In this context, assessing the knowledge, attitudes, and practices of GPs and urologists regarding PSA use, screening, and SDM becomes a necessary step for implementing the EAU and EBCP recommendations in routine clinical practice. Conducting a survey among GPs and urologists can provide valuable information about their familiarity with screening practices, PSA use, and their communication strategies for addressing the benefits and risks of screening. It can also identify differences in understanding, perceived barriers, and training needs that may influence clinical practice. Although several previous surveys have examined clinicians’ knowledge and practices regarding PCa screening [16] it remains necessary to reassess this knowledge in the context of the most recent European recommendations.
Therefore, the present study aims to explore and compare the knowledge, attitudes, and practices of GPs and urologists regarding PSA testing, PCa screening and SDM. By identifying common barriers and differences between both groups, the study seeks to provide evidence to guide educational strategies and facilitate the successful implementation of the European risk-based screening model in clinical practice.
Materials and methods
The protocol of the PROSHADE study has been previously published [17]. The reporting of the manuscript follows the STROBE [18] recommendation (S1 Table).

PROVIDED DATA:

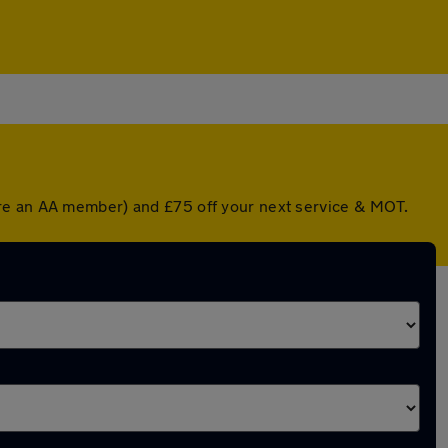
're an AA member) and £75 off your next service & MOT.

---

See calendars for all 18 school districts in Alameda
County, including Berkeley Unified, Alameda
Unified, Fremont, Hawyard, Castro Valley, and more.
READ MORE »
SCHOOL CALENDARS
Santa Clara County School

--

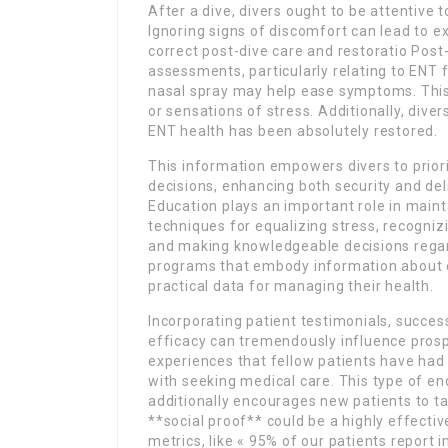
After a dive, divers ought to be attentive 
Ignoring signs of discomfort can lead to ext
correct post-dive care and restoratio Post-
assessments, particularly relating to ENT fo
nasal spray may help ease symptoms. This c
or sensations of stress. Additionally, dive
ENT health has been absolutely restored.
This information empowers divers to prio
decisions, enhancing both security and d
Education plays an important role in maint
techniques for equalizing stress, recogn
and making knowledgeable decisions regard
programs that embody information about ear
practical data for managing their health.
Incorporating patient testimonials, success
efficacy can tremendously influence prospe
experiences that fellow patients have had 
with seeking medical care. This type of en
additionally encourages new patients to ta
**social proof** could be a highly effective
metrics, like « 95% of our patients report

PROBLEM DETAILS: In the prostate cancer screening passage above, which recommendation does the reporting of the manuscript follow?

EXPECTED ANSWER: The STROBE recommendation.